The 50 Best Jazz Albums of All Time

When it comes to timeless classics, it's hard to beat the iconic Kind of Blue by quintessential jazz musician Miles Davis. But there are many other jazz albums that have made a lasting impact on the genre, from Ella Fitzgerald's swing era of the 40s and 50s to John Coltrane's modal jazz revolution of the late 1950s. Here is our updated selection of 50 essential jazz albums, or dare we say it, by some of the greatest musicians of all time. Legendary jazz singer Ella Fitzgerald was one of the most influential artists of the 20th century, providing many of the definitive versions of classic jazz songs.

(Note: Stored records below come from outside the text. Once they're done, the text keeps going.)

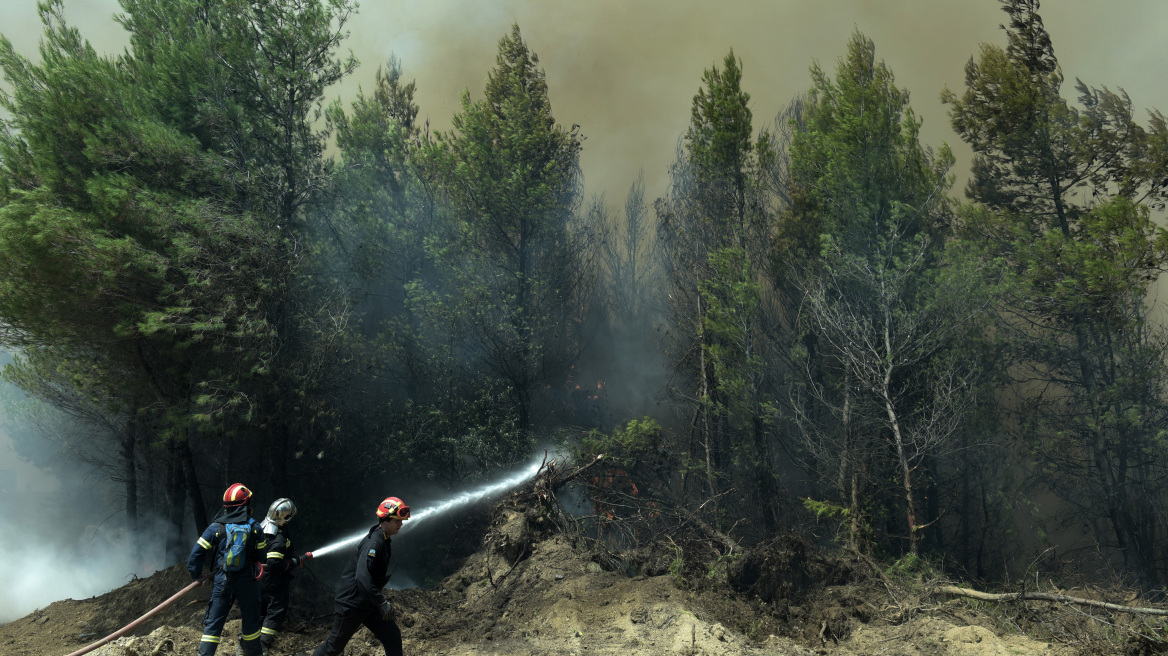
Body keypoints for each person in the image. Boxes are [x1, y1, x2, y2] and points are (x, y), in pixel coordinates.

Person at [311, 496, 411, 656]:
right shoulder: (374, 544)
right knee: (333, 648)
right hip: (351, 604)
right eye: (397, 520)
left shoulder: (384, 539)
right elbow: (362, 578)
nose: (401, 524)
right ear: (385, 519)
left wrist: (376, 601)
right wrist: (381, 602)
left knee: (391, 635)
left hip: (367, 601)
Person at [187, 483, 268, 656]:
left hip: (223, 582)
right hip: (248, 583)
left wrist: (197, 575)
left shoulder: (216, 527)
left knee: (213, 624)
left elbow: (196, 553)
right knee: (251, 624)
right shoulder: (255, 527)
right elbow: (262, 558)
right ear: (245, 505)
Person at [258, 498, 313, 655]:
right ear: (286, 517)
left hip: (258, 579)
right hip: (273, 581)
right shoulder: (278, 538)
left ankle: (248, 645)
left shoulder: (261, 529)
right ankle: (262, 646)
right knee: (276, 612)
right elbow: (274, 563)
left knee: (261, 612)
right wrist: (293, 562)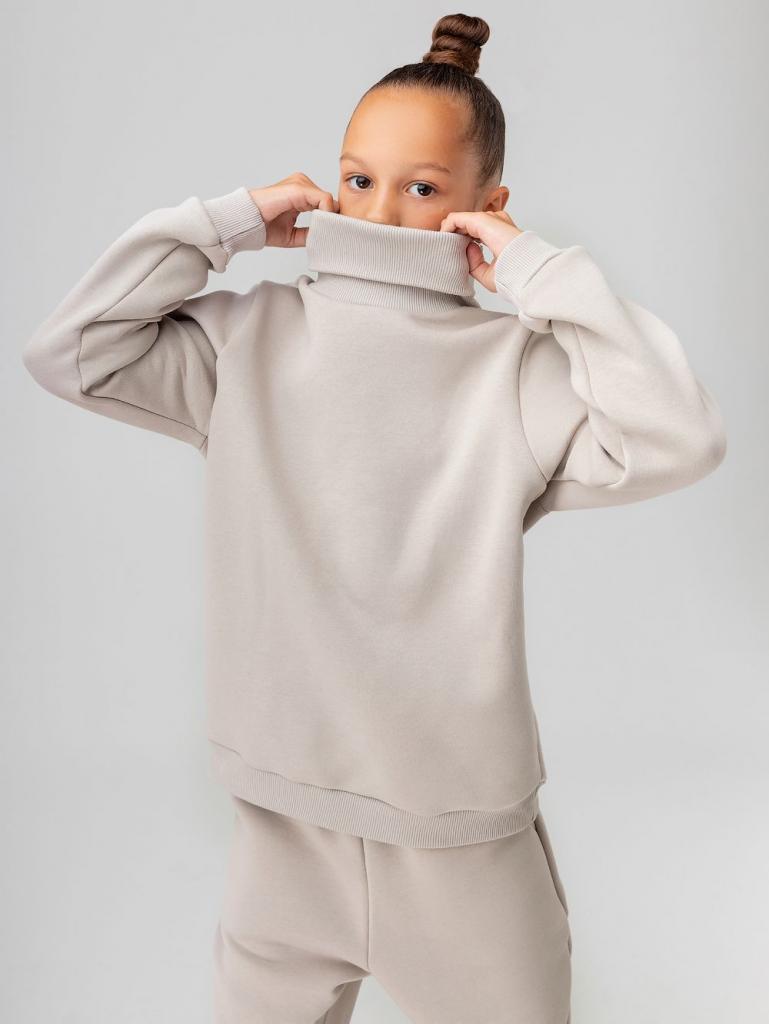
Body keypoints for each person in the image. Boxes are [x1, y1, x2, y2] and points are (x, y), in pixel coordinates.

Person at [21, 12, 727, 1024]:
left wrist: (538, 275)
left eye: (422, 188)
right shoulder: (249, 339)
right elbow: (70, 352)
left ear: (487, 209)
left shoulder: (512, 372)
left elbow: (680, 437)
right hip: (281, 828)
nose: (381, 209)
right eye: (358, 178)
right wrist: (223, 226)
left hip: (459, 855)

Ahmad Jamal's trio had a residency at Chicago's Pershing Hotel in the late 1950s, which allowed him to put together several sets of music into one live album. Chet Baker rose to fame as a lyrical and oscillating trumpet player, but it was his decision to start singing in the mid-1950s that really put him on the map. Tristano's use of recording techniques in the mid-1950s was almost unheard of and some people considered it tantamount to cheating. John Coltrane was deeply involved in the modal jazz revolution that took place in the late 1950s, joining Miles Davis to move away from traditional chord functions into a more static harmonic landscape.

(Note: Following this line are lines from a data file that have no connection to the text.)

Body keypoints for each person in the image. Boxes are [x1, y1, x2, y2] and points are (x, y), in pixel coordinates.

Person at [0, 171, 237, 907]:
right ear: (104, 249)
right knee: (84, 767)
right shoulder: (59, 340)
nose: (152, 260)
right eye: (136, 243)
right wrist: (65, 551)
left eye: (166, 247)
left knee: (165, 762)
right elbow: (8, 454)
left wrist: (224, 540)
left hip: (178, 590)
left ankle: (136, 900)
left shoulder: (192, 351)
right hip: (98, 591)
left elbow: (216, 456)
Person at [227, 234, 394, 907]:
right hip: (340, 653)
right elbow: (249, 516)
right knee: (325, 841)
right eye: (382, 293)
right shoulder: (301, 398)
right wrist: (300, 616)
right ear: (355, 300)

Keith Jarrett bridged the gap between legendary musicians of the 50s and 60s with the 21st century. Tenor saxophonist Sonny Rollins made his claim to be considered one of the most creative improvisers in music through a selection of best jazz-records from the mid-late 1950s. The Cti label is an audiophile's introduction to “jazz to impress your friends”. For a broader and more realistic list, we need to look at gems from the 70s, 80s and 90s such as Brad Melhdau, Wynton Marsalis' septet, Jeff Lorber and Quincy Jones.

Fusion music from the late 60s and 70s is what attracted many people to jazz and Miles Davis expanded the possibilities of electric jazz much to the chagrin of jazz snobs like Wynton Marsalis. We've taken this concept much further with a new release, The 100 Jazz Albums That Shook The World, a definitive 100-page guide to the most important and influential jazz albums that have changed and shaped music from the 1920s to present day. It includes an in-depth new editorial on each album from Jazzwise's acclaimed writing team, as well as in-depth articles on creation of three best albums, a look at albums that almost made cut, and guide to buying outstanding titles on LP and CD. Bad Plus break in, do things that a piano and jazz trio shouldn't do like play “Heart of Glass” by Blondie or “Smells Like Teen Spirit” by Kurt Cobain.

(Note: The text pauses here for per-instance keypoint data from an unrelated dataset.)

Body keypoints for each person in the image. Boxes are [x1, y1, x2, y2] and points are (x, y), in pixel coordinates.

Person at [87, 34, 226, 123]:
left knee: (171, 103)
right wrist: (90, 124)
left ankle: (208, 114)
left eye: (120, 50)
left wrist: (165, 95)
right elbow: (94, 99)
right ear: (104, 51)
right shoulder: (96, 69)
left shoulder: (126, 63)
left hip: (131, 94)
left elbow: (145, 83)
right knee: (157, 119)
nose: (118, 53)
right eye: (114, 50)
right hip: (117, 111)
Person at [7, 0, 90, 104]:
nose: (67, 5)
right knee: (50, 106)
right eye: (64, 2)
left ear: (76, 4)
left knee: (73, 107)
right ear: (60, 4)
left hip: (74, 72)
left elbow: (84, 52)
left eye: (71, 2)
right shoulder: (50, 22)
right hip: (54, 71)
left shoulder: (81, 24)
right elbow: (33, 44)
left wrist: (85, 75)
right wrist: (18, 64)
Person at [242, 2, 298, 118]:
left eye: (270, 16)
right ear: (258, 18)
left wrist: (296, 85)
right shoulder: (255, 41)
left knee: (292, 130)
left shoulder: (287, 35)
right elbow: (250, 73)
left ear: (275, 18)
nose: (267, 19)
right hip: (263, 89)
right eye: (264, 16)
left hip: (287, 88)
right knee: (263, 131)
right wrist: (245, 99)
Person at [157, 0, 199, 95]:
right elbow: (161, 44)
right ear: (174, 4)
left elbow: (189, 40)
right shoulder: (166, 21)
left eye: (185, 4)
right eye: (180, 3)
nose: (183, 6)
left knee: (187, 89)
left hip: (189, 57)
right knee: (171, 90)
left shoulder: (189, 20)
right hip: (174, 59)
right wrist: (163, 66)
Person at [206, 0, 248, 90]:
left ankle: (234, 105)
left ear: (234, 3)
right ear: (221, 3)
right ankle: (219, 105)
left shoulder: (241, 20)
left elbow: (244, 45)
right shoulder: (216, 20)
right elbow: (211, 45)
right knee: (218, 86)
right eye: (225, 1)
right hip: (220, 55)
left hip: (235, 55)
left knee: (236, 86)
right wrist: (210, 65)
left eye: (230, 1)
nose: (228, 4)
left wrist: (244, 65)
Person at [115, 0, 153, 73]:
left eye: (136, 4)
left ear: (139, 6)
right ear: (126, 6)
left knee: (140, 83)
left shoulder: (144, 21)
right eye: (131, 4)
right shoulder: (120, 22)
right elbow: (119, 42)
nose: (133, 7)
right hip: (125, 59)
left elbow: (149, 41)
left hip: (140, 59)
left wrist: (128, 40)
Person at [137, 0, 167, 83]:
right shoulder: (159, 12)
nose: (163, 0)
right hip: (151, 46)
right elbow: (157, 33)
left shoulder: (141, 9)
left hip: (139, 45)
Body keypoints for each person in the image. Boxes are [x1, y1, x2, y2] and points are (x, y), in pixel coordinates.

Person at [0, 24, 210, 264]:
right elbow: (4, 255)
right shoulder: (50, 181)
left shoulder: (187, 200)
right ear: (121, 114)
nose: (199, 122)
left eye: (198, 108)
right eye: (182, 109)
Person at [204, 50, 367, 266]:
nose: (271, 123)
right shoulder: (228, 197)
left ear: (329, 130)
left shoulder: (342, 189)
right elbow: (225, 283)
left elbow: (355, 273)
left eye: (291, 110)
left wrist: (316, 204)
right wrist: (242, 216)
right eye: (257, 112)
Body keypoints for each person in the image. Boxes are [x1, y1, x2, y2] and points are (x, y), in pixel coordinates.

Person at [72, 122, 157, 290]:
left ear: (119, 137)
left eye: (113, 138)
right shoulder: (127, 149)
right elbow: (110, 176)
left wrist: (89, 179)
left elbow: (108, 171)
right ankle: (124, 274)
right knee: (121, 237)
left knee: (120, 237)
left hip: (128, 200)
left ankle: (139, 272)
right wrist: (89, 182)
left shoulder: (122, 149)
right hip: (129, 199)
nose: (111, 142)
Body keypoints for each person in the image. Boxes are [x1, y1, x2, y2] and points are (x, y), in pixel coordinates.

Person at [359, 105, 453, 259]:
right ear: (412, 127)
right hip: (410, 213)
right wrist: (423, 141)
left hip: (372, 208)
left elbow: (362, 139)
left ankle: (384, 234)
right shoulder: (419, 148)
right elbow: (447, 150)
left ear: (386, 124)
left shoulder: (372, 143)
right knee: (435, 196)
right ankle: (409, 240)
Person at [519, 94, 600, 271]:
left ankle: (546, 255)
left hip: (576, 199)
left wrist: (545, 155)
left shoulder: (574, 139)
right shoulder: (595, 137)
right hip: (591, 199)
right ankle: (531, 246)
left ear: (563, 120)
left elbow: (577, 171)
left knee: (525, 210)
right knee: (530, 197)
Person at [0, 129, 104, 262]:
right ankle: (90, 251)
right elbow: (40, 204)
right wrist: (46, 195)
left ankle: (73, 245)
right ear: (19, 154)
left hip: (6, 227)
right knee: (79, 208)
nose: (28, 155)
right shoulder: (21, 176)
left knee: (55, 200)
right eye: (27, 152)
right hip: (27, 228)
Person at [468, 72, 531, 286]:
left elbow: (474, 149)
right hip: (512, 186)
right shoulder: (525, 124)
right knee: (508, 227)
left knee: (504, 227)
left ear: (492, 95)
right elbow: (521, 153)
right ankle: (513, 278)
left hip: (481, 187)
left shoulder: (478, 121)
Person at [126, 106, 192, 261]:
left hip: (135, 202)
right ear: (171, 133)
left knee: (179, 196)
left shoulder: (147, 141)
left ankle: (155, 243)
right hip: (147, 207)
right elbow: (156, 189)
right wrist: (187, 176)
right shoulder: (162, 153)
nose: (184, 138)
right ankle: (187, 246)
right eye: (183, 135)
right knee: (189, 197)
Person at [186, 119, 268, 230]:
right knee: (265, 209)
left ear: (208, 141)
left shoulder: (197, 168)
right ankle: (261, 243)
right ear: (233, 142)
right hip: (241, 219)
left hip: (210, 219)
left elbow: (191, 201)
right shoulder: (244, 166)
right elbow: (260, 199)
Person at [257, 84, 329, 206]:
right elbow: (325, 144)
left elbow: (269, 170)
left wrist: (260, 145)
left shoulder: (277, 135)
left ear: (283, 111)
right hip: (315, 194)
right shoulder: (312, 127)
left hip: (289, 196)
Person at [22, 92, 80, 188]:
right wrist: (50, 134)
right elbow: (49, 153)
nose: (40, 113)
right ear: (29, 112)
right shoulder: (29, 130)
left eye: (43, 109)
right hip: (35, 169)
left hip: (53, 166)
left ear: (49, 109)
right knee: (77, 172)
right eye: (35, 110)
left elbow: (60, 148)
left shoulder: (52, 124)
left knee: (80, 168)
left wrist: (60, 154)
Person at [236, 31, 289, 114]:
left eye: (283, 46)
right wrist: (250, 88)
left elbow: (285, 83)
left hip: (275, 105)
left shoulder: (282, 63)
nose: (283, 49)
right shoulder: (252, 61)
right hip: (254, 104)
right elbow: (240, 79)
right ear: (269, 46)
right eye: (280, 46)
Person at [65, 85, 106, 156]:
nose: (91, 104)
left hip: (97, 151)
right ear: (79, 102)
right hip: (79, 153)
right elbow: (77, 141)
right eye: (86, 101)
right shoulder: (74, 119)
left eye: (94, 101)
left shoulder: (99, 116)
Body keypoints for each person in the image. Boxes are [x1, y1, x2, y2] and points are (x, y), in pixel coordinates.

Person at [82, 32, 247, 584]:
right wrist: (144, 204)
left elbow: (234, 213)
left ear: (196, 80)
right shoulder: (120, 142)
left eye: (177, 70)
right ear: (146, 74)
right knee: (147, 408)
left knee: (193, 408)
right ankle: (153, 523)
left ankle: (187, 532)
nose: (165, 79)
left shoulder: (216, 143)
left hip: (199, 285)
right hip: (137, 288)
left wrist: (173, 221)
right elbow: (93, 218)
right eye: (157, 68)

The Hammond B-3 organ trio has existed in jazz for at least 50 years and pushed limits with vibrant rhythms and extensive keyboard improvisations. Cassandra Wilson's group delights in shaking dominant values, returning to chicken shack in style of 21st century. Diana Krall is genuine item on every level - texture, taste, integrity, inventiveness or musicality - whatever scenario she has chosen for herself in past decade has been appropriate.